Activity:
Where the word "assign" occurs in a line of the data, return the whole line.

Stored data entries:
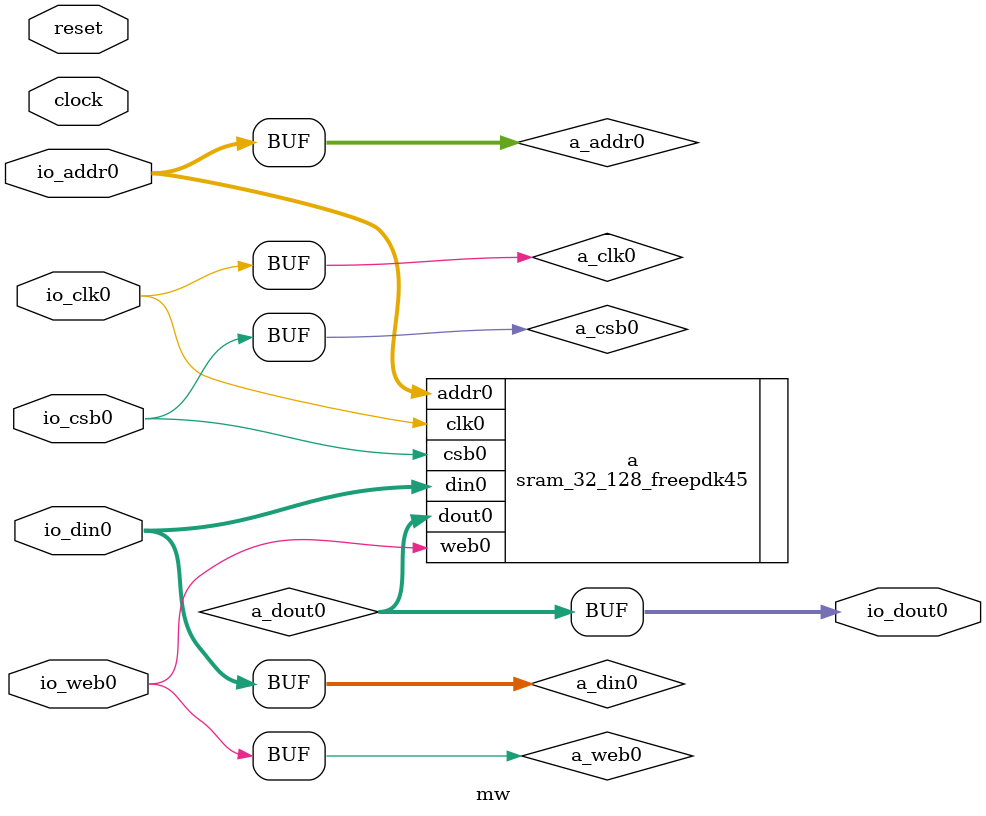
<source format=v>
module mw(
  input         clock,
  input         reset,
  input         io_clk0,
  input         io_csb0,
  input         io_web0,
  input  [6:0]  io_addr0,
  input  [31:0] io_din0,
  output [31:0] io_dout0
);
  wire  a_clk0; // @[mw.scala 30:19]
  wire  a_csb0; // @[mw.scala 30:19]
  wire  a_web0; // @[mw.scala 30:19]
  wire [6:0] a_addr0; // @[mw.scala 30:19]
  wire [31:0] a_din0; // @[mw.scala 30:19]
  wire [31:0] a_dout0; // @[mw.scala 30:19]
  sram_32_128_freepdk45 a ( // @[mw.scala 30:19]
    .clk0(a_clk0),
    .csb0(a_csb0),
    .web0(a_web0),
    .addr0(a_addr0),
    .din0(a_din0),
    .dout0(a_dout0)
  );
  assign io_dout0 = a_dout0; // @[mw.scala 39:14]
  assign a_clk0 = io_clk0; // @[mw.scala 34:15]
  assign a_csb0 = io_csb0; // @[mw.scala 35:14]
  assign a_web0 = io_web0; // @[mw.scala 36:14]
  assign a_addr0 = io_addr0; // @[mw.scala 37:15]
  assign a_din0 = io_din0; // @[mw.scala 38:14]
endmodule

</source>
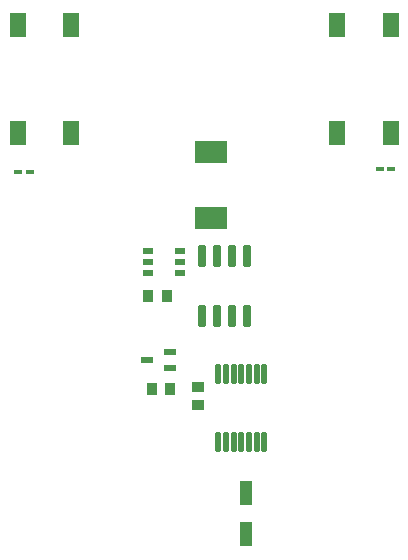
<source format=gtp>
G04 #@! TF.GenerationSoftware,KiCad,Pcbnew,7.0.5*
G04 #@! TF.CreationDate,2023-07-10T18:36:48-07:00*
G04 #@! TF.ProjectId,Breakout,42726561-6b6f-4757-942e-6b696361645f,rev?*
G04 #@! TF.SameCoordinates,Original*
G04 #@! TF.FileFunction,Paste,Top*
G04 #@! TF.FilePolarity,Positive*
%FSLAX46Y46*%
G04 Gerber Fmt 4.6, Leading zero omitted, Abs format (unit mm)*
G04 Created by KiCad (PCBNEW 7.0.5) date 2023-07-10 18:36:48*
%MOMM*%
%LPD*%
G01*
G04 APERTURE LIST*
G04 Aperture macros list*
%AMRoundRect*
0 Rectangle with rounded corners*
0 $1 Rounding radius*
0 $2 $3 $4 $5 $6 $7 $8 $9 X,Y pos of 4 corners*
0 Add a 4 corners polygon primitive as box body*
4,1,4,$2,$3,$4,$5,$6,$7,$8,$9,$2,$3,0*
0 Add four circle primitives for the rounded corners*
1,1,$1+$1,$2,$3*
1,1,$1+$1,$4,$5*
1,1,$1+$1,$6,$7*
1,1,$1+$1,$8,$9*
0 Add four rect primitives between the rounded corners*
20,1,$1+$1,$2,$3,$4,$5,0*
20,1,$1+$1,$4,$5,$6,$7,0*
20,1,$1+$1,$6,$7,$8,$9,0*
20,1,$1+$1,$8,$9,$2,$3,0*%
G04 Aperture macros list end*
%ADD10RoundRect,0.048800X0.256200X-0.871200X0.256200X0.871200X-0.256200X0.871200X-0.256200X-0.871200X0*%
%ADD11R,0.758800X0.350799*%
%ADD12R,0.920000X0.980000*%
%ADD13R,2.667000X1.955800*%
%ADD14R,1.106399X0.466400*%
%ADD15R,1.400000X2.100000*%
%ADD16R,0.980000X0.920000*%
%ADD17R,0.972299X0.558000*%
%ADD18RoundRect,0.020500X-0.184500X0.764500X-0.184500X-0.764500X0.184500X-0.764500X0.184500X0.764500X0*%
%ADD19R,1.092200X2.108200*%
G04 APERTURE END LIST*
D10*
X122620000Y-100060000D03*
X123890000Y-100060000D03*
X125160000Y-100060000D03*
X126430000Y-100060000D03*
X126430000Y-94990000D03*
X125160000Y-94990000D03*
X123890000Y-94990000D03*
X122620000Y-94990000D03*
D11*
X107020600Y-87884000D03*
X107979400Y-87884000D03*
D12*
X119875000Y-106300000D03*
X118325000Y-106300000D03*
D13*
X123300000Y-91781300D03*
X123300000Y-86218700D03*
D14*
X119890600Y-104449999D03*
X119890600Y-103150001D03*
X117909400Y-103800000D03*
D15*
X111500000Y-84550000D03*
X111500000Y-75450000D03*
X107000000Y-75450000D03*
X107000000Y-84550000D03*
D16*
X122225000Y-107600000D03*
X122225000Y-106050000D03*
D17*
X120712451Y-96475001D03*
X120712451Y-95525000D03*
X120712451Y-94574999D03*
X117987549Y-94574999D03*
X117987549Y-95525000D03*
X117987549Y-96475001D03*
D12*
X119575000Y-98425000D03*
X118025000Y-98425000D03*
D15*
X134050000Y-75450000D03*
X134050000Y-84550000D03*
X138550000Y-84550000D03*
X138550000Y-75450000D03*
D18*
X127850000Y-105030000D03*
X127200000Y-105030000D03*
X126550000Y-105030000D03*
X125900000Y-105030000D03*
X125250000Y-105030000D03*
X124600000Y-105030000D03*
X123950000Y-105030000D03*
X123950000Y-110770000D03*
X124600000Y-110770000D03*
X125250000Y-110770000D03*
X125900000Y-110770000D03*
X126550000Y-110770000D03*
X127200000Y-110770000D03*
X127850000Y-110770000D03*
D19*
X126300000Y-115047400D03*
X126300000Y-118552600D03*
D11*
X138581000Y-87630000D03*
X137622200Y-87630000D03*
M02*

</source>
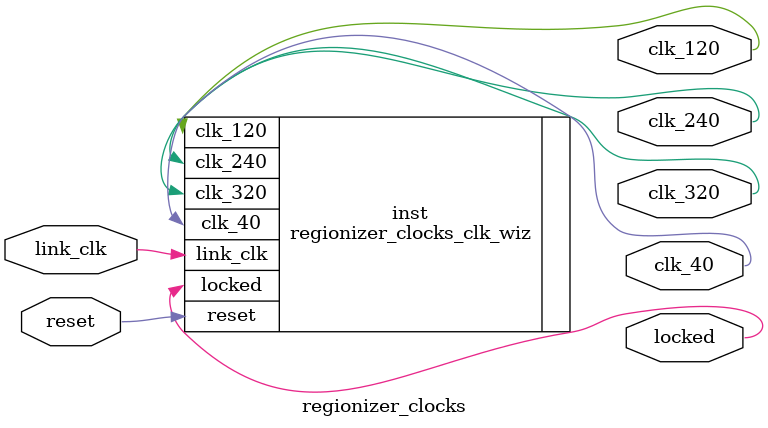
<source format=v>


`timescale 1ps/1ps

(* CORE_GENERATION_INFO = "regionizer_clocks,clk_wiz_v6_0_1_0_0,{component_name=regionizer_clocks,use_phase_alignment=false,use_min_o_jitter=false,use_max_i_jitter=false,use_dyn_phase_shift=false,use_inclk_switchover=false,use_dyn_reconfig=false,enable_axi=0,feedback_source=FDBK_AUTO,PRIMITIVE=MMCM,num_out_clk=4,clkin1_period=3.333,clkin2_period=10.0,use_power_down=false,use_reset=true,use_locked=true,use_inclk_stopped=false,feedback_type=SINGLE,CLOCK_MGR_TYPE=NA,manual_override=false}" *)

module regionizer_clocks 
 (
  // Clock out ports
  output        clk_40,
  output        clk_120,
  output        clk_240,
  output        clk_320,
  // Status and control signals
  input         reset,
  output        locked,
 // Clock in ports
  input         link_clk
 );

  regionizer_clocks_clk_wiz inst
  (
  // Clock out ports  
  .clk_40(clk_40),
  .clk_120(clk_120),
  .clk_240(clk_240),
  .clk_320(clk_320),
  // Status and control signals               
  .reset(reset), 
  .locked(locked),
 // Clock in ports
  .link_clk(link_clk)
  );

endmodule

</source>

Response to this task:
  assign io_dout0 = a_dout0; // @[mw.scala 39:14]
  assign a_clk0 = io_clk0; // @[mw.scala 34:15]
  assign a_csb0 = io_csb0; // @[mw.scala 35:14]
  assign a_web0 = io_web0; // @[mw.scala 36:14]
  assign a_addr0 = io_addr0; // @[mw.scala 37:15]
  assign a_din0 = io_din0; // @[mw.scala 38:14]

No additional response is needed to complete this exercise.